* TEXTE D'ÉTUDE:
--------------------------------------------------

Ce renversement du sens fait sens, d’autant plus que la comédie est divinement brossée jusqu’à ces désopilants policemen, qui, envoutés par les clochettes de Papageno, dévoilent de charmants tutus, un des ajouts dont les metteurs en scène ont pimenté cette reprise qui ne conservait de la distribution originale que Marie Arnet. Sa Pamina – de timbre, de jeu - a pris une dimension tragique, le personnage s’est considérablement étoffé, la voix reste toujours aussi pure, tendre, ombrée maintenant par un medium qui la colore d’une nuance d’inquiétude. On n’en voudra pas aux grands moyens d’Elmar Gilbertsson d’excéder ce que Mozart demande pour Tamino : il est plus proche de Roswaenge ou de Kmentt que de Wunderlich ou d’Haeffliger, mais l’élan du chant l’emporte.

--------------------------------------------------

* DONNÉES FOURNIES:
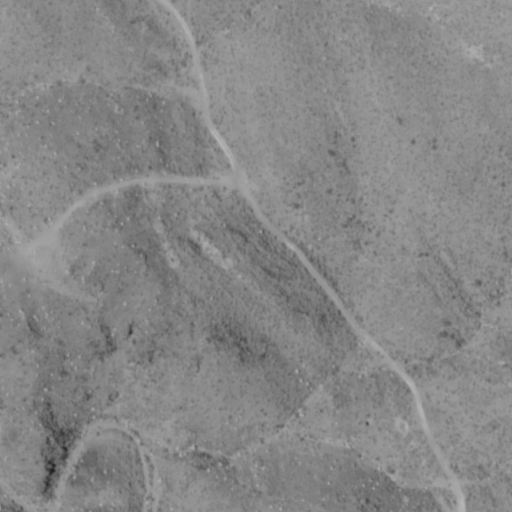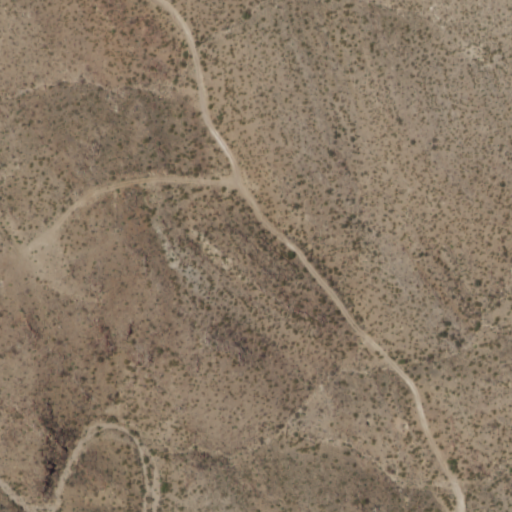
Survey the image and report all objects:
road: (96, 190)
road: (301, 259)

--------------------------------------------------

* VOTRE TÂCHE: Citez mot pour mot le passage du texte d'étude qui va de « Ce renversement du » à « du chant l’emporte. ». Le listing n'est pas nécessaire pour ce travail.

* RÉPONSE ATTENDUE:
Ce renversement du sens fait sens, d’autant plus que la comédie est divinement brossée jusqu’à ces désopilants policemen, qui, envoutés par les clochettes de Papageno, dévoilent de charmants tutus, un des ajouts dont les metteurs en scène ont pimenté cette reprise qui ne conservait de la distribution originale que Marie Arnet. Sa Pamina – de timbre, de jeu - a pris une dimension tragique, le personnage s’est considérablement étoffé, la voix reste toujours aussi pure, tendre, ombrée maintenant par un medium qui la colore d’une nuance d’inquiétude. On n’en voudra pas aux grands moyens d’Elmar Gilbertsson d’excéder ce que Mozart demande pour Tamino : il est plus proche de Roswaenge ou de Kmentt que de Wunderlich ou d’Haeffliger, mais l’élan du chant l’emporte.